▶ The tasks:
#1 In the passage on aid and debt below, what share of gross national product is the agreed UN target for development aid?
#2 Reproduce word for word the part of the passage on aid and debt below that runs between "OPEC countries have" and "the HIPC initiative.", inclusive.
#3 Extend the passage on aid, debt and political will below, starting after its final sentence.

Aid, debt and political will

OPEC countries have generally met or exceeded the UN target for development aid allocations, says OPEC Fund Director-General Seyyid Abdulai of Nigeria, adding that his Fund took part in the original design of the HIPC initiative.

Current levels of development aid are unsatisfactory and their distribution is "even worse," says Mr. Seyyid Abdulai of the OPEC Fund for International Development. With aid levels from major donors down to 0.2 per cent of their gross national product (GNP), compared with the agreed UN target of 0.7 per cent, he finds the trend "worrying" and unlikely to change soon. The situation is even "desperate," says Mr. Abdulai, arguing that " all reforms imply hardship," and if African countries are required to undertake reforms with inadequate aid, then "it becomes almost hardship for nothing."

▶ Data provided:

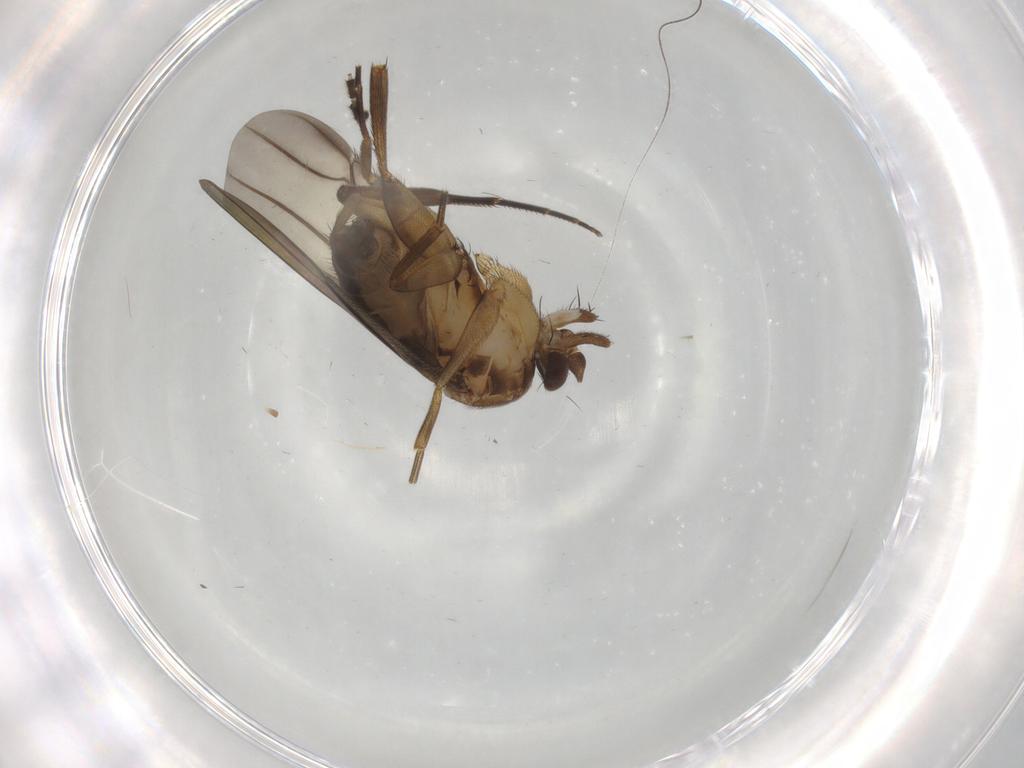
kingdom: Animalia
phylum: Arthropoda
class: Insecta
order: Diptera
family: Phoridae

▶ Answers given:
#1 0.7 per cent of gross national product.

#2
OPEC countries have generally met or exceeded the UN target for development aid allocations, says OPEC Fund Director-General Seyyid Abdulai of Nigeria, adding that his Fund took part in the original design of the HIPC initiative.

#3
On the HIPC initiative, Mr. Abdulai said the World Bank, IMF and his Fund agree that more relief is needed. But they also "believe it should come from the bilaterals because, after all, we have no ability to tax anybody. Whatever we do comes from our capital. If you give money for debt relief, that money is not available for new development projects. So there's always that trade-off." He hoped that major donors "will be forthcoming with more funding" and commended Germany, citing France and the UK also. On the question of political will, he said that a country allocating 0.2 per cent of GNP to ODA could easily go to 0.4 per cent without raising taxes. "It is the will to do it that is the problem."

Such countries are major forces in a Paris Club that has been reluctant to cancel any more than 80 per cent of eligible HIPC bilateral debt, and the Club is now asked to go to 90 or even 100 per cent cancellation. To this, Mr. Abdulai simply said: "If they can do that, it will be very helpful."

He felt that moral hazard remains a valid concern. "Even the very liberal people" in donor countries "will want to be sure that their money is really going for assistance" and not to defense spending.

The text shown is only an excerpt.